To find out what the future holds for this niche category of filmmakers, a panel discussion focused on this topic at the ongoing four-day Krithi International Literary Festival, being held in Kochi. It concludes on March 10.

Talented, offbeat filmmakers and screenwriters such as Vinu Abraham, PF Mathews, Prem Lal and Sanju Surendran discussed the possible genesis of this genre of cinema, and what it really is about.

The words of Malayalam screenwriter, director and critic John Paul in this regard still hold good. His thoughts were reprised by Sanju Surendran, the moderator: “There might be a dominant section of filmmakers who come under the light of New Generation, but two heavyweights of Malayalam cinema, Adoor Gopalakrishnan {also a guest at the Festival} and M.T Vasudevan Nair, were the stalwarts, who did away with the  conventions of Malayalam cinema.”

The session

Krithi International Literary Festival provides a platform for thinkers, speakers and art enthusiasts to explore Art in all its forms, by the coastal city. There is a dedicated section just for theatre and cinema, to discuss the possibilities and philosophies of the visual medium.

The first session was “Puthiyakala Malayalam Cinema”, which literally translates to New Generation Malayalam cinema. Novelist, scriptwriter and mediaperson Vinu Abraham spoke about the history of Malayalam cinema as it evolved. He touched upon the time when filmmakers such as Padmarajan, Bharathan and Lohithadas entered the industry, the revolution in storytelling that followed, and the kind of movies that ended up being made – poetic, both visually and thematically. He said, “These films were highly influential when they released, and are eternal classics.”

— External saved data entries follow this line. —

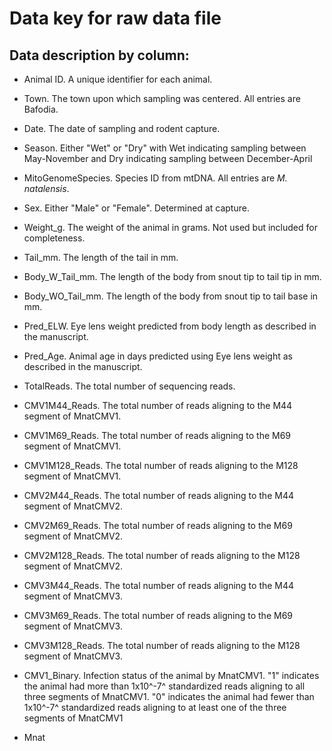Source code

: # Data key for raw data file

## Data description by column:
- Animal ID. A unique identifier for each animal.
- Town. The town upon which sampling was centered. All entries are Bafodia.
- Date. The date of sampling and rodent capture.
- Season. Either "Wet" or "Dry" with Wet indicating sampling between May-November and Dry indicating sampling between December-April
- MitoGenomeSpecies. Species ID from mtDNA. All entries are *M. natalensis*.
- Sex. Either "Male" or "Female". Determined at capture.
- Weight_g. The weight of the animal in grams. Not used but included for completeness.
- Tail_mm. The length of the tail in mm.
- Body_W_Tail_mm. The length of the body from snout tip to tail tip in mm.
- Body_WO_Tail_mm. The length of the body from snout tip to tail base in mm.
- Pred_ELW. Eye lens weight predicted from body length as described in the manuscript.
- Pred_Age. Animal age in days predicted using Eye lens weight as described in the manuscript.
- TotalReads. The total number of sequencing reads.
- CMV1M44_Reads. The total number of reads aligning to the M44 segment of MnatCMV1.
- CMV1M69_Reads. The total number of reads aligning to the M69 segment of MnatCMV1.
- CMV1M128_Reads. The total number of reads aligning to the M128 segment of MnatCMV1.
- CMV2M44_Reads. The total number of reads aligning to the M44 segment of MnatCMV2.
- CMV2M69_Reads. The total number of reads aligning to the M69 segment of MnatCMV2.
- CMV2M128_Reads. The total number of reads aligning to the M128 segment of MnatCMV2.
- CMV3M44_Reads. The total number of reads aligning to the M44 segment of MnatCMV3.
- CMV3M69_Reads. The total number of reads aligning to the M69 segment of MnatCMV3.
- CMV3M128_Reads. The total number of reads aligning to the M128 segment of MnatCMV3.
- CMV1_Binary. Infection status of the animal by MnatCMV1. "1" indicates the animal had more than 1x10^-7^ standardized reads aligning to all three segments of MnatCMV1. "0" indicates the animal had fewer than 1x10^-7^ standardized reads aligning to at least one of the three segments of MnatCMV1

- Mnat


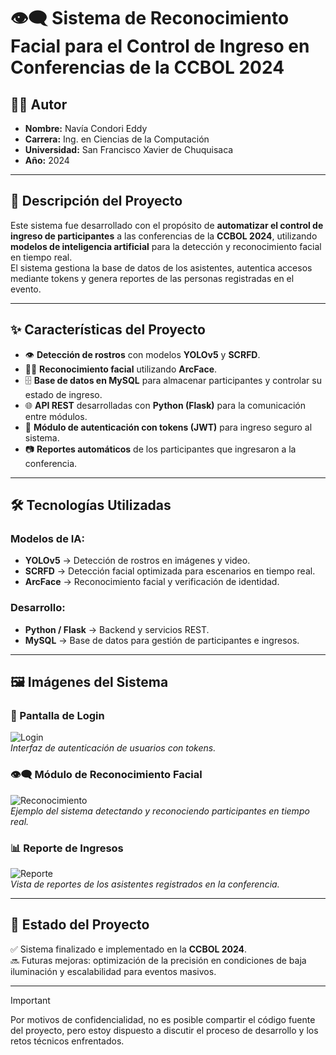 # 👁️‍🗨️ Sistema de Reconocimiento Facial para el Control de Ingreso en Conferencias de la CCBOL 2024

## 👨‍💻 Autor
- **Nombre:** Navía Condori Eddy  
- **Carrera:** Ing. en Ciencias de la Computación  
- **Universidad:** San Francisco Xavier de Chuquisaca  
- **Año:** 2024  

---

## 📖 Descripción del Proyecto
Este sistema fue desarrollado con el propósito de **automatizar el control de ingreso de participantes** a las conferencias de la **CCBOL 2024**, utilizando **modelos de inteligencia artificial** para la detección y reconocimiento facial en tiempo real.  
El sistema gestiona la base de datos de los asistentes, autentica accesos mediante tokens y genera reportes de las personas registradas en el evento.

---

## ✨ Características del Proyecto
- 👁️ **Detección de rostros** con modelos **YOLOv5** y **SCRFD**.  
- 🧑‍🦲 **Reconocimiento facial** utilizando **ArcFace**.  
- 🗄️ **Base de datos en MySQL** para almacenar participantes y controlar su estado de ingreso.  
- 🌐 **API REST** desarrolladas con **Python (Flask)** para la comunicación entre módulos.  
- 🔐 **Módulo de autenticación con tokens (JWT)** para ingreso seguro al sistema.  
- 📷 **Reportes automáticos** de los participantes que ingresaron a la conferencia.  

---

## 🛠️ Tecnologías Utilizadas
### Modelos de IA:
- **YOLOv5** → Detección de rostros en imágenes y video.  
- **SCRFD** → Detección facial optimizada para escenarios en tiempo real.  
- **ArcFace** → Reconocimiento facial y verificación de identidad.  

### Desarrollo:
- **Python / Flask** → Backend y servicios REST.  
- **MySQL** → Base de datos para gestión de participantes e ingresos.   

---

## 🖼️ Imágenes del Sistema
### 🔐 Pantalla de Login
![Login](./assets/login.png)  
*Interfaz de autenticación de usuarios con tokens.*  

### 👁️‍🗨️ Módulo de Reconocimiento Facial
![Reconocimiento](./assets/face_recognition.png)  
*Ejemplo del sistema detectando y reconociendo participantes en tiempo real.*  

### 📊 Reporte de Ingresos
![Reporte](./assets/report.png)  
*Vista de reportes de los asistentes registrados en la conferencia.*  

---

## 📌 Estado del Proyecto
✅ Sistema finalizado e implementado en la **CCBOL 2024**.  
🔜 Futuras mejoras: optimización de la precisión en condiciones de baja iluminación y escalabilidad para eventos masivos.  

---

> [!IMPORTANT]  
> Por motivos de confidencialidad, no es posible compartir el código fuente del proyecto, pero estoy dispuesto a discutir el proceso de desarrollo y los retos técnicos enfrentados.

He continued: “In the previous generation, only 60 films released a year. Now, the number has gone up to nearly 200. Digital technology has allowed everyone to make movies, but many are not doing well. Producers are willing to spend on movies made by youngsters, because youthful stories are believed to do well, but they do not realise that good content has nothing to do with age. This must be looked into.”

PF Mathews and Premlal, who won accolades for their movies Kutti Srank (Screenplay) and Aathmakatha, respectively, mentioned the problems being faced by this genre of filmmakers. Premlal, who started off as an ad filmmaker, described the technical challenges. “I have worked with some great cinematographers, including Ekambaram, and we sat down before the shoot and finalised the possibility of combining shots within the given 30 seconds, and we knew how to work within a  timeframe, but digital cameras don’t throw up challenges that might force  filmmakers to think out-of-the-box.” He rued that the term New Generation was now used randomly for any film that comes out. “Armchair critics who hand out opinions on films are the biggest curse we face,” he said.

PF Mathew  felt the change in the audience has clearly affected cinema. “Some people register and attend international film festivals but avoid buying a ticket to watch a local language film in the theatre. By going to film festivals, they claim to be cinephiles, but, in reality, they do not contribute to the development of Malayalam cinema.”

Concluding, National Award-winning director Sanju Surendran appealed for the development of Malayalam cinema. “The world over, movements in cinema, such as New German Cinema, have always led to development. The New Generation wave in Malayalam movies has to work for the growth of this medium. We can’t allow commercial elements and stardom to take over,” he added.